Mainly, he is looking to retire Massillon’s approximately 75 analog channels to bulk up a digital lineup of 25 HD channels, in order to fight growing competition from satellite as well as AT&T U-verse TV, which Gessner expects to launch in his market shortly.
“People are going to expect everything to be in high-definition,” Gessner said. “The only way to meet that expectation is to start now.”
The northeast Ohio operator found that using adapters to go all-digital would be the most cost-effective way to unlock as much as 500 MHz of bandwidth — enough space, using conservative estimates, for at least 150 new HD channels.
Other strategies were less attractive for Massillon, which has about 45,000 basic-video subscribers and around 25,000 existing digital set-tops.
To upgrade from 750 MHz to 1 Gigahertz, Massillon would have to spend $10 million. But that would add just 100 MHz of usable capacity, according to Gessner, since the operator’s existing digital set-tops tune to 860 MHz.
Meanwhile, buying the cheapest Motorola boxes with integrated security for customers to attach to their analog TVs would have run $7.5 million, he said.
The operator ended up picking Evolution’s adapter, a 4.9-by-4.9-inch box that includes a power cord and remote control manufactured by South Korean-based HomeCast.
The cost of 100,000 adapters, supplied by Evolution Digital? Around $5 million, Gessner estimates.
Centennial, Colo.-based Evolution has 35 full-time employees. Its chairman, John Egan Sr., started the cable networking company Arris Group and ran it for 20 years. Evolution was founded and is owned by his sons John Egan Jr. and Chris Egan, with their partners Brent Smith and Sat Gill.
According to Egan Sr., the two cable-technology incumbents have no incentive to deliver low-margin adapters. Instead, Motorola and Cisco push more expensive alternatives, such as upgrading the outside plant or implementing switched digital video.
“The question from them is, 'Dear Mr. Customer, Where do you want to spend your money first?’ ” he said.
Motorola’s Burke countered that the company will deliver on operators’ requirements for adapters: “Certainly, we want to help our customers.”
Evolution sees the adapter as a potential foot in the door to sell its other set-top boxes, which are based on the international Digital Video Broadcasting (DVB) standards for conditional access. “We don’t have a desire to lock anyone in,” Egan Sr. said.
The adapters for Massillon will use conditional access from Conax, a subsidiary of Norwegian telecom provider Telenor, rather than the Motorola conditional access the operator currently uses for digital cable. That’s because Motorola doesn’t currently have a DTA offering.

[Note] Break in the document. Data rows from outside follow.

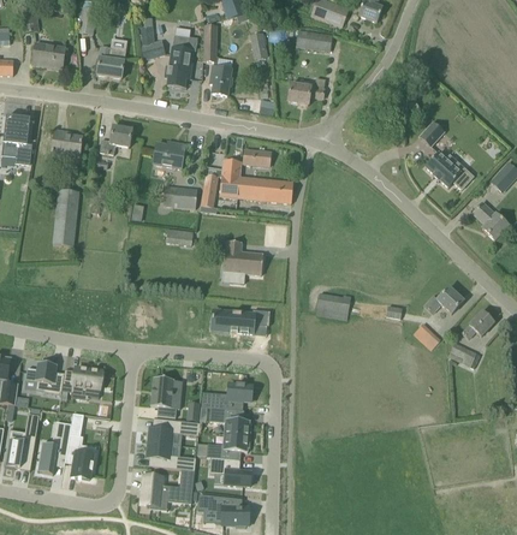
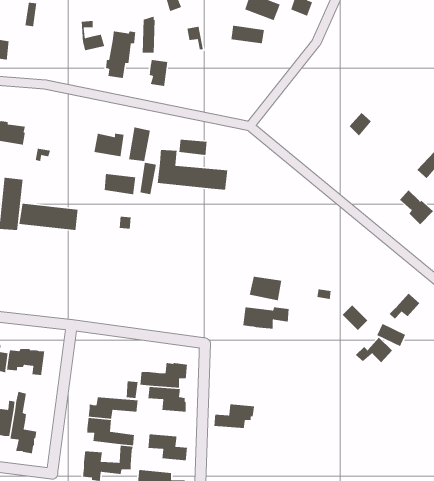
building: [96,47,125,78] -> none
building: [287,78,325,105] -> none
building: [100,125,132,154] -> none
building: none -> [128,127,151,162]
building: [424,151,474,189] -> none
building: none -> [18,203,78,231]
building: [222,240,263,284] -> none
building: [423,286,463,314] -> [355,337,393,363]
building: [220,313,269,337] -> [243,306,290,329]
building: [150,376,180,417] -> none
building: [207,433,250,459] -> [213,403,255,429]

The dual encryption will require the operator to simulcast digital channels with both conditional-access systems.
“I was ready to do it without conditional access, but some programmers objected,” Gessner said.
To facilitate the all-digital transition, Massillon secured an FCC waiver in March to the common-reliance CableCard mandate, on the condition that it phase out analog services by February 2009.
Gessner is confident that the adapters meet the FCC criteria as a digital set-top with limited functions. “It’s not interactive, it can’t do HD, it can’t do DVR,” he said.
Massillon announced the adapter program last week, but won’t have the boxes in inventory until the end of June. At that point, it will begin shipping the adapters, which will be free to subscribers until March 2009, after which Massillon will charge a subsidized rate of 25 cents per converter per month (including remote).
In any case, Gessner knows the move will be an all-consuming project for the next few months.
“Change is hard,” he said, “no matter how good the story is.”